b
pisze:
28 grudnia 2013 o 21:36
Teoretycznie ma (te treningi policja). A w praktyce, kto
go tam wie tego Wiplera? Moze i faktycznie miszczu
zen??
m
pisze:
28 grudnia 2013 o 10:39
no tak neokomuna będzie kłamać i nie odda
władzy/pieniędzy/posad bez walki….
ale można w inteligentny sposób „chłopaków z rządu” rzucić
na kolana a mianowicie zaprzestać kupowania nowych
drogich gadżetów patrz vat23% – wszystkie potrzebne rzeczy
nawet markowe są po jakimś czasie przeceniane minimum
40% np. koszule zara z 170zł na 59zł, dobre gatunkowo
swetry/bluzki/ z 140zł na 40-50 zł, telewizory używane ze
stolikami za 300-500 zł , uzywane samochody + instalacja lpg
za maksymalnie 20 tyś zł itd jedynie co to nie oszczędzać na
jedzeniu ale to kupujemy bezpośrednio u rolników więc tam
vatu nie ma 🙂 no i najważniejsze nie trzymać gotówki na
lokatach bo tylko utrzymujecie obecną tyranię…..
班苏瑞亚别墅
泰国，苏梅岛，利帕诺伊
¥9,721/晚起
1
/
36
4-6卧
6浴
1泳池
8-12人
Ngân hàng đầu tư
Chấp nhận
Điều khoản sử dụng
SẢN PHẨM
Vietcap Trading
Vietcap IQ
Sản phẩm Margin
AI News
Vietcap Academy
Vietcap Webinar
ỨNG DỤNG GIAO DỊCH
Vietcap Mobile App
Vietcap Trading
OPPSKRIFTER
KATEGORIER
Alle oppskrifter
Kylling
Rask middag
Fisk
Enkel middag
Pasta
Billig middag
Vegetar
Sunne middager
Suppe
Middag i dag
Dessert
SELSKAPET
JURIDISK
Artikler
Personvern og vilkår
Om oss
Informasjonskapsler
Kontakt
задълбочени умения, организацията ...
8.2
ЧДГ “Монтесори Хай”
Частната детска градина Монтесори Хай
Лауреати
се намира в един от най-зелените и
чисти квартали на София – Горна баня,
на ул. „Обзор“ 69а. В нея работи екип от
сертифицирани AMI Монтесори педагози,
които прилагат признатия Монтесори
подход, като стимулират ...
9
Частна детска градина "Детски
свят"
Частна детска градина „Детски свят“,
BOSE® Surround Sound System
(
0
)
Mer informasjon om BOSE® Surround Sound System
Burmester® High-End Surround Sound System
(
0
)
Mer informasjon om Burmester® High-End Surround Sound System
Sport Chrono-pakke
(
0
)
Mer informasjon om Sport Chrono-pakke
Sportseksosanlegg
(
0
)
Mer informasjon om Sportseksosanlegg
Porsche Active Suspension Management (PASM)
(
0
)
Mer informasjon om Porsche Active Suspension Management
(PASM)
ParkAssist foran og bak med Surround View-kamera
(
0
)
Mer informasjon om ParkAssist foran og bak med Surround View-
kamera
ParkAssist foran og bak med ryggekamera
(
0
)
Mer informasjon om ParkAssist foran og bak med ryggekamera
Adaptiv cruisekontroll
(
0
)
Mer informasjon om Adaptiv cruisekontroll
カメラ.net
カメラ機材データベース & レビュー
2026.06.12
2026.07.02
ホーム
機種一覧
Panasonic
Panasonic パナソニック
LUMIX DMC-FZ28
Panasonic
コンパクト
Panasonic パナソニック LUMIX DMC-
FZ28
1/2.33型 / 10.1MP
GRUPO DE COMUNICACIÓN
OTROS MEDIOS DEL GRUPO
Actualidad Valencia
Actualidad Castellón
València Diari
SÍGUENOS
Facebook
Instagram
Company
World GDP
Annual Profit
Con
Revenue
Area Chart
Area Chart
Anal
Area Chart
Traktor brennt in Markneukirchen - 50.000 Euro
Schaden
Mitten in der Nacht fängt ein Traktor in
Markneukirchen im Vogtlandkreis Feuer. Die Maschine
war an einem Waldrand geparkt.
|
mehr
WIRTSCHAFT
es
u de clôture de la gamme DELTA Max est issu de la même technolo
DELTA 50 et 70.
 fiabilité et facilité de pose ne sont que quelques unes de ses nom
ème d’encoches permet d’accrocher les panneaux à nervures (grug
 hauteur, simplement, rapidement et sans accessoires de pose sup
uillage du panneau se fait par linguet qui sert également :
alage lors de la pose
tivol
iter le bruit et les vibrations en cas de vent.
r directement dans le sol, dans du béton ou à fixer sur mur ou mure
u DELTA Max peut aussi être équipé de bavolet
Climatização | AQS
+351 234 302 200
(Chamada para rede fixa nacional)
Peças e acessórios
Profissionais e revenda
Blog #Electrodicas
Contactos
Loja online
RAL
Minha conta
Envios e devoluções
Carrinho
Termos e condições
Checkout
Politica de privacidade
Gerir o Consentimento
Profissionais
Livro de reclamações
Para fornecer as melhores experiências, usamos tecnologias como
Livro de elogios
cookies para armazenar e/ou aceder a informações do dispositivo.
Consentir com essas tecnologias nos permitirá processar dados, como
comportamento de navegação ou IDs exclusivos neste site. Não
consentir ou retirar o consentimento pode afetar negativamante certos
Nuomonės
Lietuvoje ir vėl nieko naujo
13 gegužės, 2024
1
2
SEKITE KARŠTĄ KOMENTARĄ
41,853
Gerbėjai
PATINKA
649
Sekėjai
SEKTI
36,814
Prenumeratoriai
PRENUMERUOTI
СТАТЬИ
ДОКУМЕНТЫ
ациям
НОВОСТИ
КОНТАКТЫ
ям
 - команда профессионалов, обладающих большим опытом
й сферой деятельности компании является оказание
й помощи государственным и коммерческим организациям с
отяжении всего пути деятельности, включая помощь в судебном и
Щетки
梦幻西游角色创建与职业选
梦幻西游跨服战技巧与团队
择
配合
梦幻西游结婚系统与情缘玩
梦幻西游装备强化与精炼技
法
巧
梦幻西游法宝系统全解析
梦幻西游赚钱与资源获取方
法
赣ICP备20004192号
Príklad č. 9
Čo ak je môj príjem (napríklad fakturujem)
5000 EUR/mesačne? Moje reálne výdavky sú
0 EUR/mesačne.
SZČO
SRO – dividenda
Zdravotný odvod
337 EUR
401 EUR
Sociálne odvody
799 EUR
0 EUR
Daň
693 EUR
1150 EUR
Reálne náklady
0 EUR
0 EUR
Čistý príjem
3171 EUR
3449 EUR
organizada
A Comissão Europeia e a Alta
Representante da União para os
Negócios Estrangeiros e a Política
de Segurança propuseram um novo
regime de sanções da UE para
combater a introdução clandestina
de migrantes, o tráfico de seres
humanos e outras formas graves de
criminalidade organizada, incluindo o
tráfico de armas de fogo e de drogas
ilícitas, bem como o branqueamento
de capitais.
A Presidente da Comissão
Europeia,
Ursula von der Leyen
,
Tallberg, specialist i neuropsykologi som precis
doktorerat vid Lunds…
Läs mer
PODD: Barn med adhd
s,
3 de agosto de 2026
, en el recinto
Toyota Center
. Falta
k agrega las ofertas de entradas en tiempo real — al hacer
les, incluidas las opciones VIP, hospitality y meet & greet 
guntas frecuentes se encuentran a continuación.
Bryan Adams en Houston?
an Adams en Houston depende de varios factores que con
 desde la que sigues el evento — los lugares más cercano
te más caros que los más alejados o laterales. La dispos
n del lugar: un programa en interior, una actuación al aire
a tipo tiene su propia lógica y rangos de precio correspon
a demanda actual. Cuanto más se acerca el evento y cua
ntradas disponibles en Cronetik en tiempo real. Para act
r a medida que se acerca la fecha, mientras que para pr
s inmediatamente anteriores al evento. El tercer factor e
****************
TASK DETAILS —
Would you copy out all the entries above without changing a single character?

WRITTEN ANSWER —
b
pisze:
28 grudnia 2013 o 21:36
Teoretycznie ma (te treningi policja). A w praktyce, kto
go tam wie tego Wiplera? Moze i faktycznie miszczu
zen??
m
pisze:
28 grudnia 2013 o 10:39
no tak neokomuna będzie kłamać i nie odda
władzy/pieniędzy/posad bez walki….
ale można w inteligentny sposób „chłopaków z rządu” rzucić
na kolana a mianowicie zaprzestać kupowania nowych
drogich gadżetów patrz vat23% – wszystkie potrzebne rzeczy
nawet markowe są po jakimś czasie przeceniane minimum
40% np. koszule zara z 170zł na 59zł, dobre gatunkowo
swetry/bluzki/ z 140zł na 40-50 zł, telewizory używane ze
stolikami za 300-500 zł , uzywane samochody + instalacja lpg
za maksymalnie 20 tyś zł itd jedynie co to nie oszczędzać na
jedzeniu ale to kupujemy bezpośrednio u rolników więc tam
vatu nie ma 🙂 no i najważniejsze nie trzymać gotówki na
lokatach bo tylko utrzymujecie obecną tyranię…..
班苏瑞亚别墅
泰国，苏梅岛，利帕诺伊
¥9,721/晚起
1
/
36
4-6卧
6浴
1泳池
8-12人
Ngân hàng đầu tư
Chấp nhận
Điều khoản sử dụng
SẢN PHẨM
Vietcap Trading
Vietcap IQ
Sản phẩm Margin
AI News
Vietcap Academy
Vietcap Webinar
ỨNG DỤNG GIAO DỊCH
Vietcap Mobile App
Vietcap Trading
OPPSKRIFTER
KATEGORIER
Alle oppskrifter
Kylling
Rask middag
Fisk
Enkel middag
Pasta
Billig middag
Vegetar
Sunne middager
Suppe
Middag i dag
Dessert
SELSKAPET
JURIDISK
Artikler
Personvern og vilkår
Om oss
Informasjonskapsler
Kontakt
задълбочени умения, организацията ...
8.2
ЧДГ “Монтесори Хай”
Частната детска градина Монтесори Хай
Лауреати
се намира в един от най-зелените и
чисти квартали на София – Горна баня,
на ул. „Обзор“ 69а. В нея работи екип от
сертифицирани AMI Монтесори педагози,
които прилагат признатия Монтесори
подход, като стимулират ...
9
Частна детска градина "Детски
свят"
Частна детска градина „Детски свят“,
BOSE® Surround Sound System
(
0
)
Mer informasjon om BOSE® Surround Sound System
Burmester® High-End Surround Sound System
(
0
)
Mer informasjon om Burmester® High-End Surround Sound System
Sport Chrono-pakke
(
0
)
Mer informasjon om Sport Chrono-pakke
Sportseksosanlegg
(
0
)
Mer informasjon om Sportseksosanlegg
Porsche Active Suspension Management (PASM)
(
0
)
Mer informasjon om Porsche Active Suspension Management
(PASM)
ParkAssist foran og bak med Surround View-kamera
(
0
)
Mer informasjon om ParkAssist foran og bak med Surround View-
kamera
ParkAssist foran og bak med ryggekamera
(
0
)
Mer informasjon om ParkAssist foran og bak med ryggekamera
Adaptiv cruisekontroll
(
0
)
Mer informasjon om Adaptiv cruisekontroll
カメラ.net
カメラ機材データベース & レビュー
2026.06.12
2026.07.02
ホーム
機種一覧
Panasonic
Panasonic パナソニック
LUMIX DMC-FZ28
Panasonic
コンパクト
Panasonic パナソニック LUMIX DMC-
FZ28
1/2.33型 / 10.1MP
GRUPO DE COMUNICACIÓN
OTROS MEDIOS DEL GRUPO
Actualidad Valencia
Actualidad Castellón
València Diari
SÍGUENOS
Facebook
Instagram
Company
World GDP
Annual Profit
Con
Revenue
Area Chart
Area Chart
Anal
Area Chart
Traktor brennt in Markneukirchen - 50.000 Euro
Schaden
Mitten in der Nacht fängt ein Traktor in
Markneukirchen im Vogtlandkreis Feuer. Die Maschine
war an einem Waldrand geparkt.
|
mehr
WIRTSCHAFT
es
u de clôture de la gamme DELTA Max est issu de la même technolo
DELTA 50 et 70.
 fiabilité et facilité de pose ne sont que quelques unes de ses nom
ème d’encoches permet d’accrocher les panneaux à nervures (grug
 hauteur, simplement, rapidement et sans accessoires de pose sup
uillage du panneau se fait par linguet qui sert également :
alage lors de la pose
tivol
iter le bruit et les vibrations en cas de vent.
r directement dans le sol, dans du béton ou à fixer sur mur ou mure
u DELTA Max peut aussi être équipé de bavolet
Climatização | AQS
+351 234 302 200
(Chamada para rede fixa nacional)
Peças e acessórios
Profissionais e revenda
Blog #Electrodicas
Contactos
Loja online
RAL
Minha conta
Envios e devoluções
Carrinho
Termos e condições
Checkout
Politica de privacidade
Gerir o Consentimento
Profissionais
Livro de reclamações
Para fornecer as melhores experiências, usamos tecnologias como
Livro de elogios
cookies para armazenar e/ou aceder a informações do dispositivo.
Consentir com essas tecnologias nos permitirá processar dados, como
comportamento de navegação ou IDs exclusivos neste site. Não
consentir ou retirar o consentimento pode afetar negativamante certos
Nuomonės
Lietuvoje ir vėl nieko naujo
13 gegužės, 2024
1
2
SEKITE KARŠTĄ KOMENTARĄ
41,853
Gerbėjai
PATINKA
649
Sekėjai
SEKTI
36,814
Prenumeratoriai
PRENUMERUOTI
СТАТЬИ
ДОКУМЕНТЫ
ациям
НОВОСТИ
КОНТАКТЫ
ям
 - команда профессионалов, обладающих большим опытом
й сферой деятельности компании является оказание
й помощи государственным и коммерческим организациям с
отяжении всего пути деятельности, включая помощь в судебном и
Щетки
梦幻西游角色创建与职业选
梦幻西游跨服战技巧与团队
择
配合
梦幻西游结婚系统与情缘玩
梦幻西游装备强化与精炼技
法
巧
梦幻西游法宝系统全解析
梦幻西游赚钱与资源获取方
法
赣ICP备20004192号
Príklad č. 9
Čo ak je môj príjem (napríklad fakturujem)
5000 EUR/mesačne? Moje reálne výdavky sú
0 EUR/mesačne.
SZČO
SRO – dividenda
Zdravotný odvod
337 EUR
401 EUR
Sociálne odvody
799 EUR
0 EUR
Daň
693 EUR
1150 EUR
Reálne náklady
0 EUR
0 EUR
Čistý príjem
3171 EUR
3449 EUR
organizada
A Comissão Europeia e a Alta
Representante da União para os
Negócios Estrangeiros e a Política
de Segurança propuseram um novo
regime de sanções da UE para
combater a introdução clandestina
de migrantes, o tráfico de seres
humanos e outras formas graves de
criminalidade organizada, incluindo o
tráfico de armas de fogo e de drogas
ilícitas, bem como o branqueamento
de capitais.
A Presidente da Comissão
Europeia,
Ursula von der Leyen
,
Tallberg, specialist i neuropsykologi som precis
doktorerat vid Lunds…
Läs mer
PODD: Barn med adhd
s,
3 de agosto de 2026
, en el recinto
Toyota Center
. Falta
k agrega las ofertas de entradas en tiempo real — al hacer
les, incluidas las opciones VIP, hospitality y meet & greet 
guntas frecuentes se encuentran a continuación.
Bryan Adams en Houston?
an Adams en Houston depende de varios factores que con
 desde la que sigues el evento — los lugares más cercano
te más caros que los más alejados o laterales. La dispos
n del lugar: un programa en interior, una actuación al aire
a tipo tiene su propia lógica y rangos de precio correspon
a demanda actual. Cuanto más se acerca el evento y cua
ntradas disponibles en Cronetik en tiempo real. Para act
r a medida que se acerca la fecha, mientras que para pr
s inmediatamente anteriores al evento. El tercer factor e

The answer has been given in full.